Attending college part-time also comes with some drawbacks, such as:

Fewer Financial Aid Opportunities

Many colleges and universities require you to be enrolled at least half-time or a minimum of six credit hours per semester to qualify for certain loans, grants, and other financial aid programs. Therefore, if you only decide to take three credit hours per semester, for example, you may miss out on some financial aid opportunities. Also, if you’re a part-time student who works, you may not qualify for need-based scholarships.

Lack of Social Engagement

If you decide to attend college part-time, there’s a good chance you’ll live at home and commute to campus to take your classes. You may even take them online without ever stepping foot onto campus. This can lead to a lack of social engagement, which may make it more difficult to develop strong relationships with professors and peers.

Fewer Program Options

Not all degree programs are available on a part-time basis. If you hope to become a nurse, for example, you’ll find that some programs require full-time enrollment so you can complete your coursework in a certain time frame. Depending on your unique goals and desired career path, you might need to attend college full-time. 

Length of Studies

While taking your classes at a slower rate can free up your schedule, it will also prolong the amount of time it takes to complete your program. The longer you spend in school, the longer you’ll have to wait to begin working in your ideal industry and occupation. Increasing your length of studies may also lead to a lack of motivation and reduce your lifetime earning potential. 

Lower Chance of Degree Completion 

Since they typically juggle work, family life, and school, part-time students are less likely to graduate than full-time students. In fact, a study found that those who enroll full-time are five times more likely to earn a bachelor’s degree within six years than students who choose to study part-time. If you do become a part-time student, you’ll need to prioritize your studies so that you can graduate in a reasonable timeframe.

Full-Time or Part-Time Student: Which Is Best for You?

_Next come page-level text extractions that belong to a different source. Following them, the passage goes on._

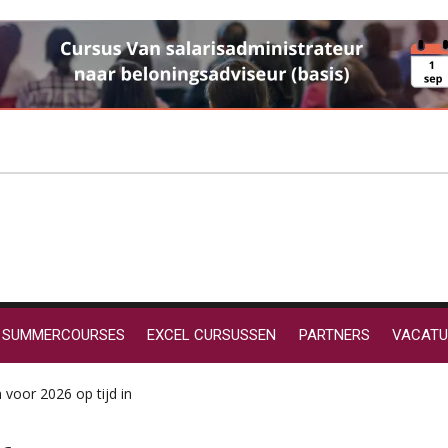
SUMMERCOURSES
EXCEL CURSUSSEN
PARTNERS
VACATU
 voor 2026 op tijd in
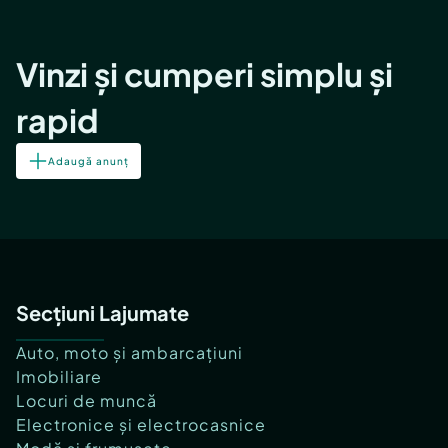
Vinzi și cumperi simplu și
rapid
Adaugă anunț
Secțiuni Lajumate
Auto, moto și ambarcațiuni
Imobiliare
Locuri de muncă
Electronice și electrocasnice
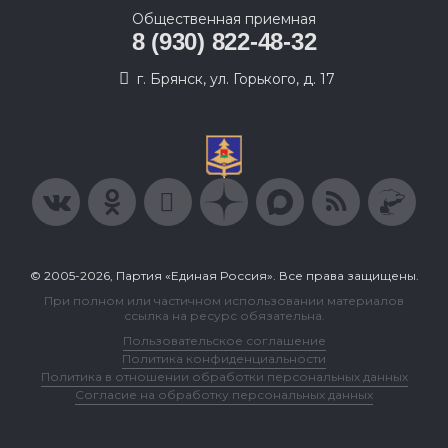
Общественная приемная
8 (930) 822-48-32
г. Брянск, ул. Горького, д. 17
© 2005-2026, Партия «Единая Россия». Все права защищены.
При полном или частичном использовании материалов
ссылка на ресурс обязательна.
Пользовательское соглашение
Политика конфиденциальности
Политика в отношении обработки персональных данных
Согласие на обработку персональных данных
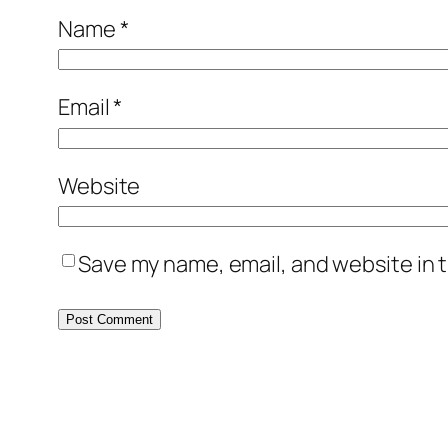
Name
*
Email
*
Website
Save my name, email, and website in t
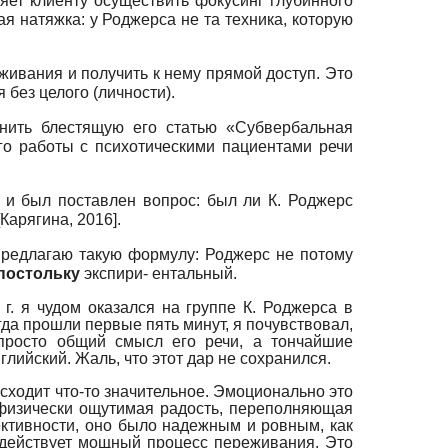
яет клиенту осуществить фокусинг глубинного
ая натяжка: у Роджерса не та техника, которую
живания и получить к нему прямой доступ. Это
 без целого (личности).
нить блестящую его статью «Субвербаль­ная
его работы с психотическими пациентами речи
к и был поставлен вопрос: был ли К. Роджерс
Карягина, 2016
]
.
 Предлагаю такую формулу: Роджерс не потому
постольку
экспири- ентальный.
г. я чудом оказался на группе К. Роджерса в
да прошли первые пять минут, я почувствовал,
 просто общий смысл его речи, а тончайшие
лийский. Жаль, что этот дар не сохранился.
сходит что-то значительное. Эмоционально это
 физически ощутимая радость, переполняющая
ективности, оно было надежным и ровным, как
 действует мощный процесс переживания. Это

Before you decide whether to attend college full-time or part-time, consider the following.

Desired Commitment Level

If you enroll in a full-time degree program, you’ll need to devote most of your time and energy to it. Not only will you have to attend classes, but you’ll also be expected to study for tests and complete assignments. You may find it difficult to commit to a full-time program if you have a job or a family. In this case, part-time courses and degree programs are likely your best bet as they don’t require as much of a commitment.

Financial Situation

As a full-time student, you’ll be required to pay more for your education upfront. If you prefer to pay for it in small chunks, the part-time path is a good choice. You’ll be able to work as you study and might find it easier to cover the cost of your schooling. Additionally, if you must maintain a job to cover your living expenses, attending college part-time is ideal.

Program Availability

Since part-time programs aren’t always available, it’s a good idea to check with the colleges and universities you’re considering to determine if completing your desired program part-time is even an option. You may find that you have to commit to a full-time program to achieve your particular degree and career goals.

Career and Lifestyle Goals

Think about what you hope to accomplish with a degree. Maybe you want to advance in your current field while you support your family. Or perhaps you wish to become a nurse, engineer, or teacher as soon as possible and don’t mind devoting several years to your studies. By understanding your unique career and lifestyle goals, you can determine whether you should study full-time or part-time.